Print only what runs from the line that includes "14: (342, 186)" to the end of the listing, word for word, and do not include any pictures.

#### Data shown:
● ● ● ●

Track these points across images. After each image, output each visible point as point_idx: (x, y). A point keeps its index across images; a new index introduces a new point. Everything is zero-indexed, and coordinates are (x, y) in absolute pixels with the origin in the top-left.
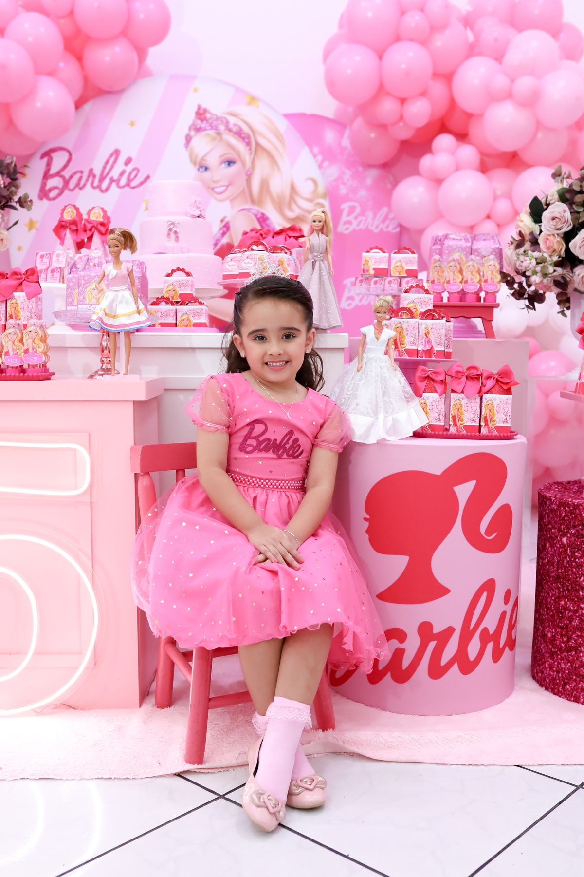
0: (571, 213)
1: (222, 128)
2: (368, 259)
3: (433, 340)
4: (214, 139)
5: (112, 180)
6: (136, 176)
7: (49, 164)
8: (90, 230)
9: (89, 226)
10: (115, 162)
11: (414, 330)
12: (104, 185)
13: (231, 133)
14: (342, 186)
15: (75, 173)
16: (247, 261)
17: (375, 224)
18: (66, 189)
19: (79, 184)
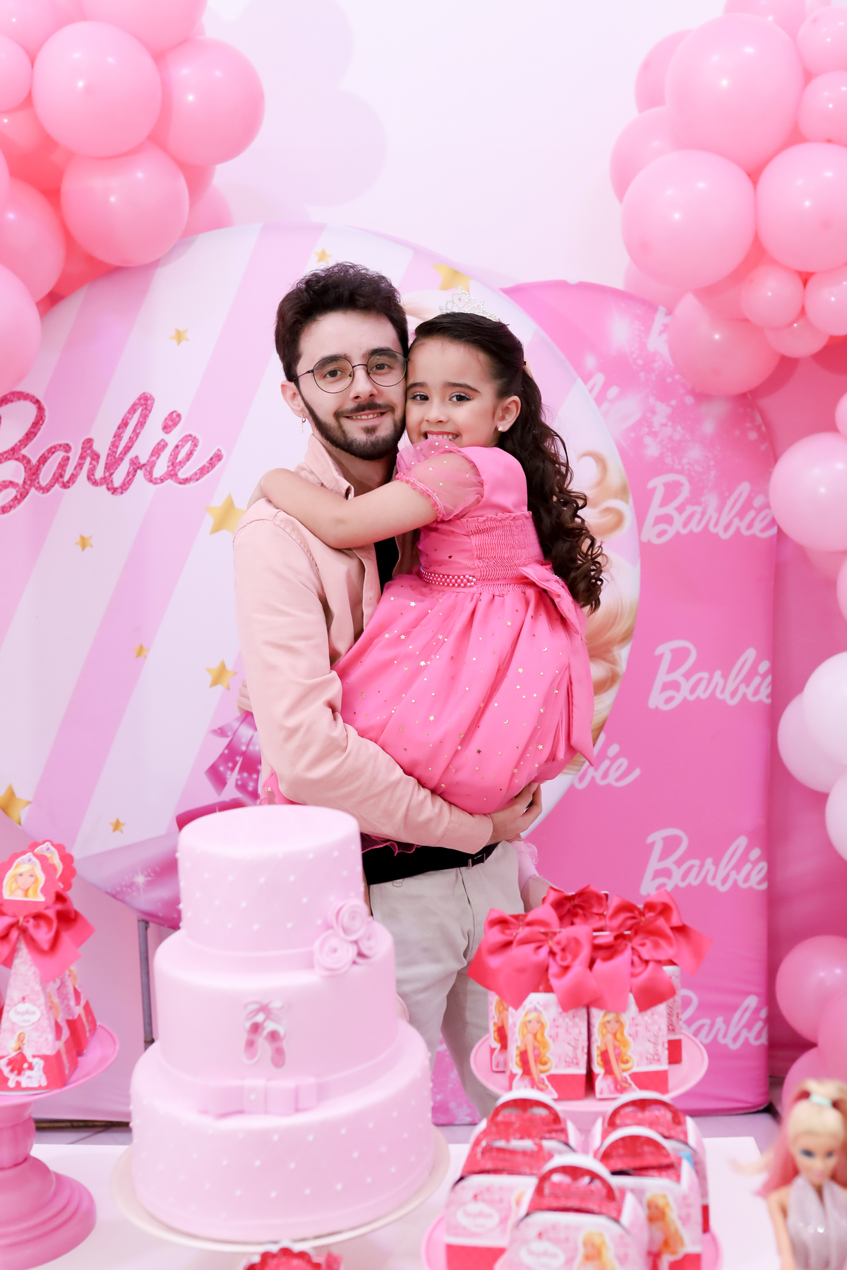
10: (141, 424)
12: (118, 478)
14: (649, 441)
16: (538, 1246)
17: (724, 520)
18: (31, 486)
19: (61, 476)
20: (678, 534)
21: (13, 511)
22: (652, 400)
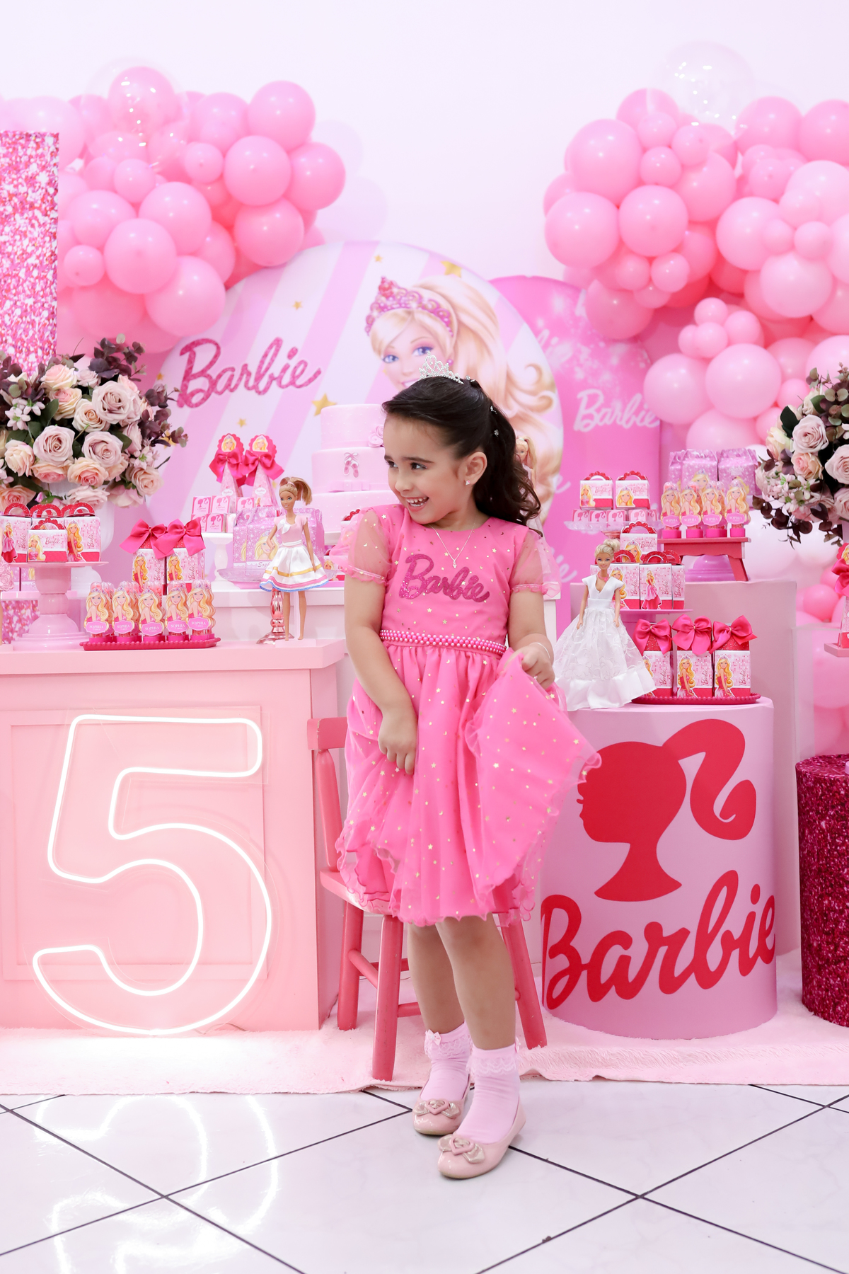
0: (826, 427)
1: (414, 305)
2: (588, 488)
3: (658, 589)
4: (403, 319)
5: (272, 378)
6: (302, 372)
7: (191, 362)
8: (253, 464)
9: (251, 459)
10: (275, 355)
11: (635, 577)
12: (262, 385)
13: (426, 312)
14: (577, 369)
15: (224, 371)
17: (626, 417)
18: (212, 391)
19: (230, 385)
20: (597, 426)
21: (201, 406)
22: (580, 346)
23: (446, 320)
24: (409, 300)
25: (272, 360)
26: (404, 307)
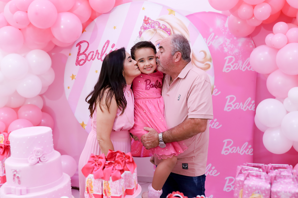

● ● ● ●

#### Solved exercise:
14: (342, 186)
15: (75, 173)
16: (247, 261)
17: (375, 224)
18: (66, 189)
19: (79, 184)
10: (141, 424)
12: (118, 478)
14: (649, 441)
16: (538, 1246)
17: (724, 520)
18: (31, 486)
19: (61, 476)
20: (678, 534)
21: (13, 511)
22: (652, 400)
0: (826, 427)
1: (414, 305)
2: (588, 488)
3: (658, 589)
4: (403, 319)
5: (272, 378)
6: (302, 372)
7: (191, 362)
8: (253, 464)
9: (251, 459)
10: (275, 355)
11: (635, 577)
12: (262, 385)
13: (426, 312)
14: (577, 369)
15: (224, 371)
17: (626, 417)
18: (212, 391)
19: (230, 385)
20: (597, 426)
21: (201, 406)
22: (580, 346)
23: (446, 320)
24: (409, 300)
25: (272, 360)
26: (404, 307)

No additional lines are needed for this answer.